KUALA KAPUAS,- Bajentanews- Kejaksaan Negeri (Kejari) Kabupaten Kapuas secara resmi menyerahkan pendapat hukum atau Legal Opinion terkait penyesuaian Peraturan Daerah (Perda) Kabupaten Kapuas dengan Kitab Undang-Undang Hukum Pidana (KUHP) Nasional terbaru, Senin 11/05/2026.
Langkah hukum ini dilakukan untuk menyelaraskan regulasi daerah dengan Undang-Undang Nomor 1 Tahun 2023 tentang KUHP Nasional yang membawa perubahan signifikan pada sistem pemidanaan di Indonesia.
Kegiatan tersebut dihadiri oleh Sekretaris Daerah (Sekda) Kapuas Usis I Sangkai, sejumlah Kepala Perangkat Daerah, serta jajaran teknis terkait di lingkungan Pemerintah Kabupaten Kapuas.
Kepala Kejaksaan Negeri Kabupaten Kapuas, Rade Satya Parsaoran, menjelaskan bahwa fokus utama dari koordinasi ini adalah meninjau ulang sanksi pidana yang tertuang dalam Perda-Perda lama.
“Peraturan daerah Kapuas sebelumnya masih memuat mengenai pidana kurungan di sini kita sesuaikan dengan undang-undang hukum nasional yang menghapus pidana kurungan dan diganti menjadi denda,” ujar Rade Satya Parsaoran.
Menurutnya, penyesuaian ini sangat penting agar tidak terjadi pertentangan norma hukum antara aturan di tingkat daerah dengan undang-undang yang berlaku secara nasional.
Sekretaris Daerah (Sekda) Kapuas, Usis I Sangkai, mengungkapkan bahwa terdapat sejumlah regulasi yang terdampak langsung oleh adanya perubahan nomenklatur hukum ini.
“Ada delapan peraturan daerah yang sebelumnya mencantumkan sanksi kurungan.
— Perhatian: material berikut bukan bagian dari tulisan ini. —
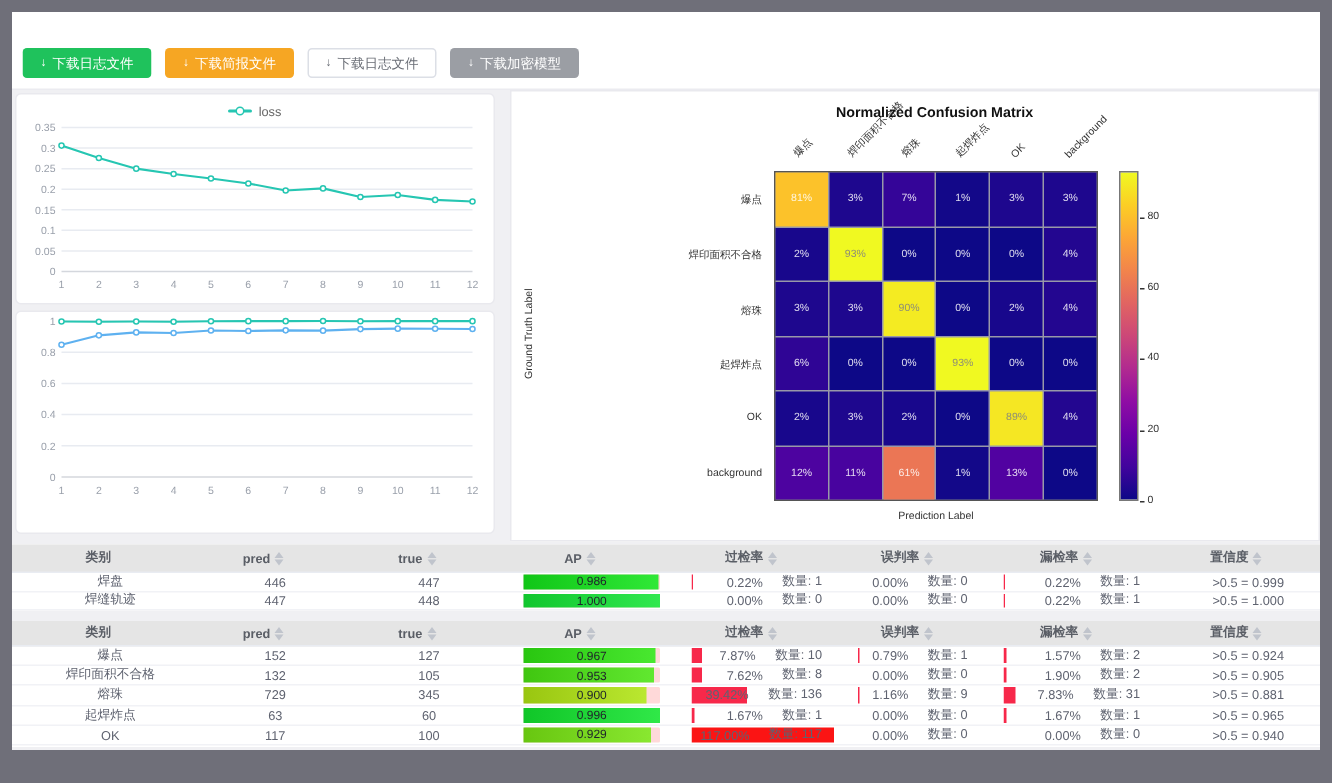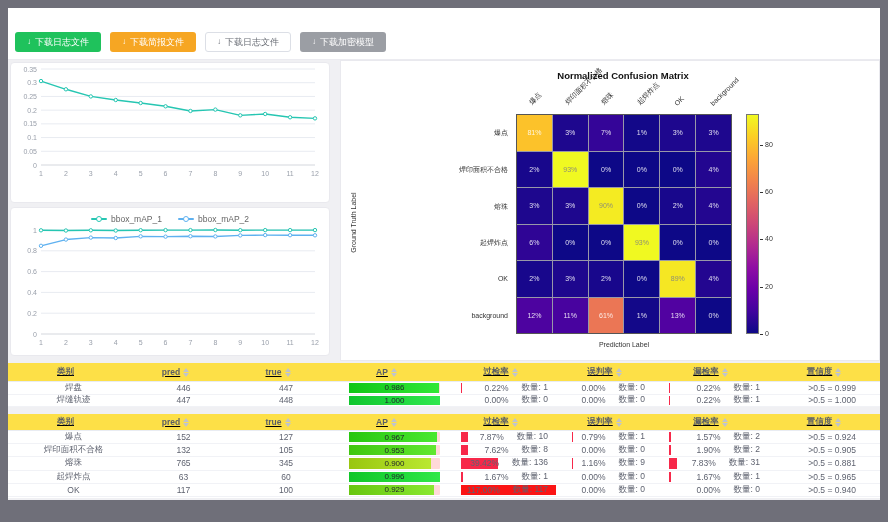--- a/index.html
+++ b/index.html
@@ -91,6 +91,12 @@
   </div>
 
   <div class="card" id="card-loss">
+    <div class="legend" id="legend-loss">
+      <div class="legend-item">
+        <span class="legend-marker" style="--c: #26c6b2;"></span>
+        <span class="legend-label">loss</span>
+      </div>
+    </div>
     <div id="loss-plot"><svg width="316" height="116">
           <line x1="30" x2="304" y1="102" y2="102" stroke="#d4d7dd" stroke-width="1"></line>
           <text x="26" y="104.5" text-anchor="end" font-size="7" fill="#9aa0ab">0</text>

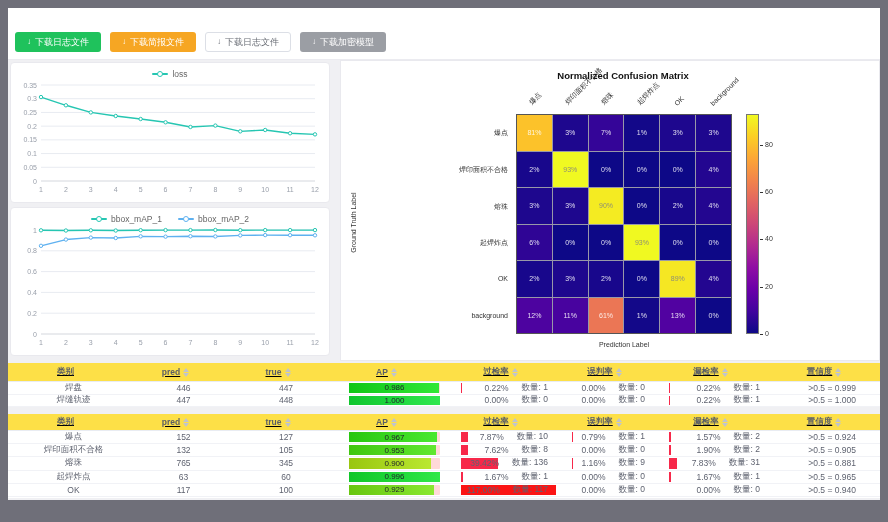--- a/index.html
+++ b/index.html
@@ -143,16 +143,6 @@
   </div>
 
   <div class="card" id="card-map">
-    <div class="legend" id="legend-map">
-      <div class="legend-item">
-        <span class="legend-marker" style="--c: #26c6b2;"></span>
-        <span class="legend-label">bbox_mAP_1</span>
-      </div>
-      <div class="legend-item">
-        <span class="legend-marker" style="--c: #5eb1f0;"></span>
-        <span class="legend-label">bbox_mAP_2</span>
-      </div>
-    </div>
     <div id="map-plot"><svg width="316" height="124">
           <line x1="30" x2="304" y1="110" y2="110" stroke="#d4d7dd" stroke-width="1"></line>
           <text x="26" y="112.5" text-anchor="end" font-size="7" fill="#9aa0ab">0</text>

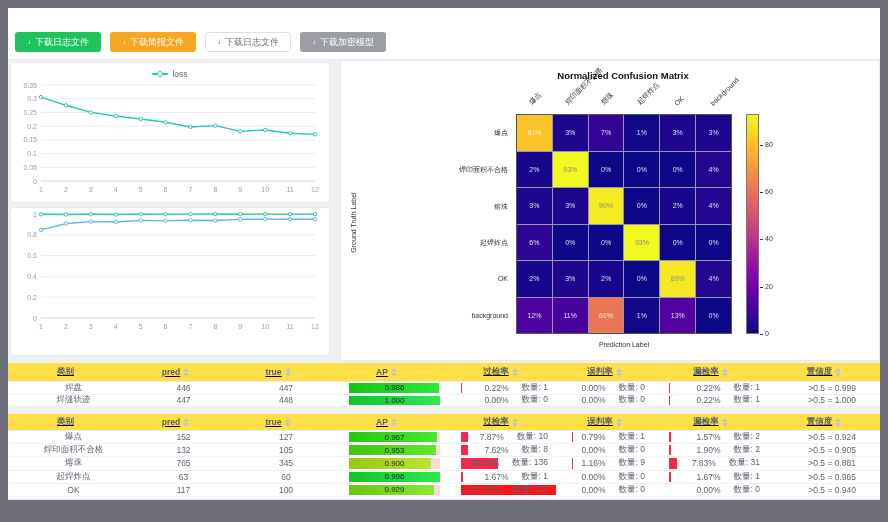--- a/index.html
+++ b/index.html
@@ -46,7 +46,7 @@
   #tbl1 { top:355px; height:44px; }
   #tbl2 { top:406px; height:84px; }
   .thead, .trow { display:grid; grid-template-columns:115px 105px 100px 117px 111px 97px 115px 112px; }
-  .thead { background:#fde047; height:19px; border-bottom:1px solid #e9ecf2;text-decoration:underline; }
+  .thead { background:#e5e5e5; height:19px; border-bottom:1px solid #e9ecf2; }
   #tbl2 .thead { height:17px; }
   .th { display:flex; align-items:center; justify-content:center; gap:3px; font-size:8.5px; font-weight:bold; color:#5a5e66; cursor:pointer; }
   .carets { display:flex; flex-direction:column; gap:1px; }

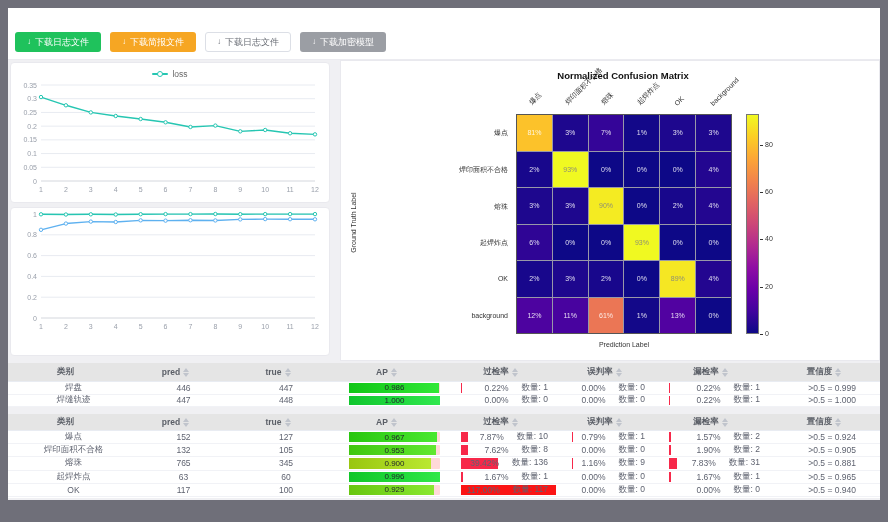--- a/index.html
+++ b/index.html
@@ -481,7 +481,7 @@
       </div>
       <div class="trow">
         <div class="td">熔珠</div>
-        <div class="td">765</div>
+        <div class="td">729</div>
         <div class="td">345</div>
         <div class="td ap">
           <div class="ap-track">

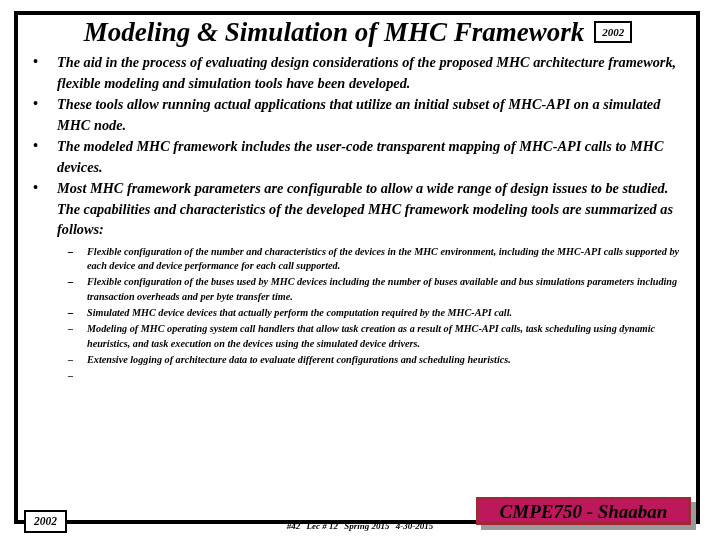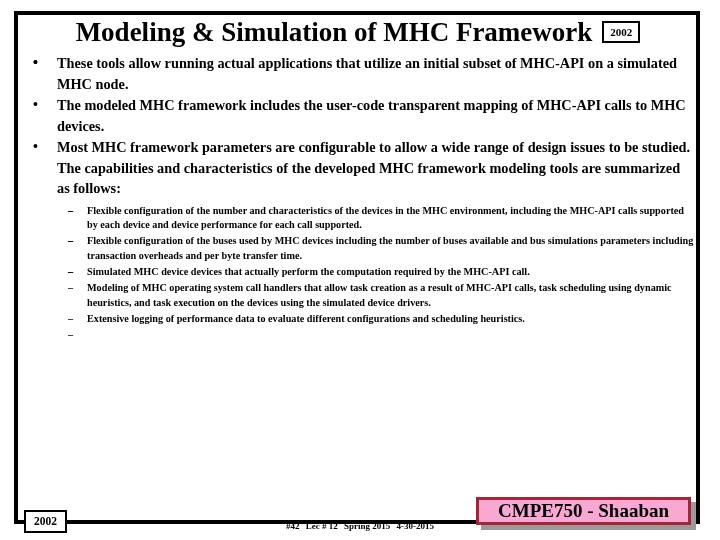--- a/index.html
+++ b/index.html
@@ -21,6 +21,7 @@
     width: 720px;
     height: 540px;
     background: #ffffff;
+    font-style: italic;
   }
 
   

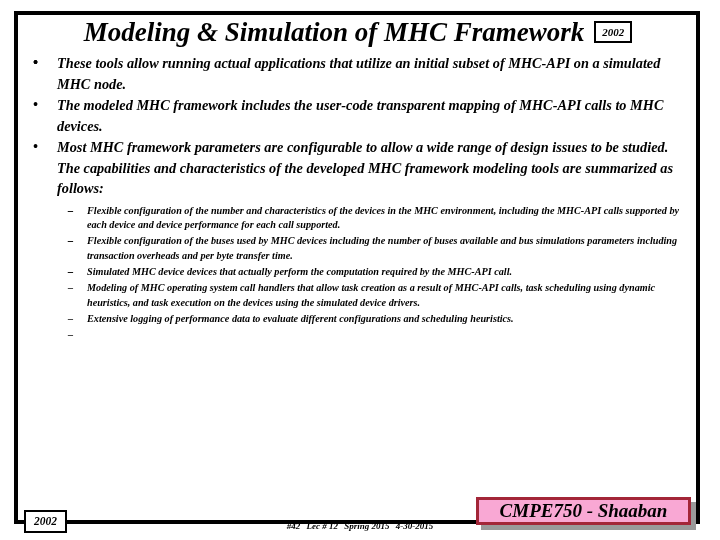--- a/index.html
+++ b/index.html
@@ -208,6 +208,7 @@
     <ul class="lvl1">
       <li>
         <span class="b-mark">•</span>
+        <span>The aid in the process  of evaluating design considerations of  the proposed MHC architecture framework, flexible modeling and simulation tools have been developed.</span>
       </li>
       <li>
         <span class="b-mark">•</span>

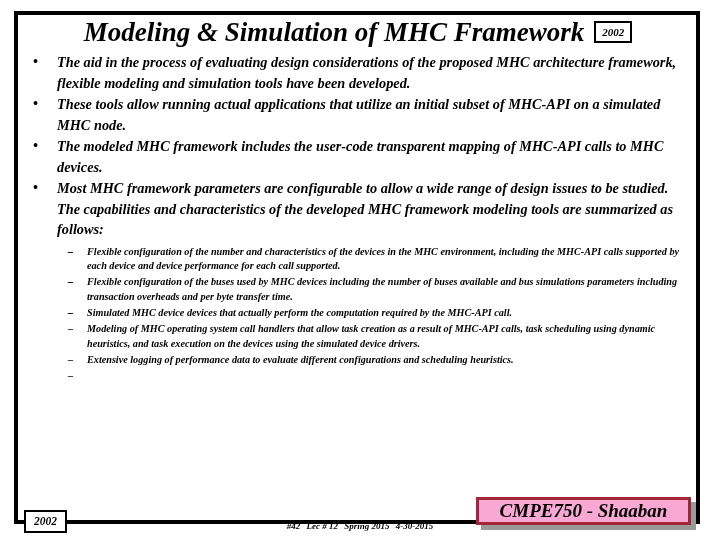--- a/index.html
+++ b/index.html
@@ -250,7 +250,7 @@
           </li>
           <li>
             <span class="d-mark">–</span>
-            <span>Extensive logging of performance data  to evaluate different configurations and scheduling heuristics.</span>
+            <span>Extensive logging of architecture data  to evaluate different configurations and scheduling heuristics.</span>
           </li>
           <li>
             <span class="d-mark">–</span>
Hal ini akan dihilangkan dan kita maksimalkan pada sanksi denda,” jelas Usis I Sangkai.
Selain untuk kepatuhan hukum, pengalihan sanksi kurungan menjadi sanksi denda ini diproyeksikan dapat memberikan kontribusi positif bagi keuangan daerah.
“Peralihan ini akan kita maksimalkan dendanya untuk mengoptimalkan Pendapatan Asli Daerah (PAD) Kabupaten Kapuas,” pungkasnya. //Red_Her.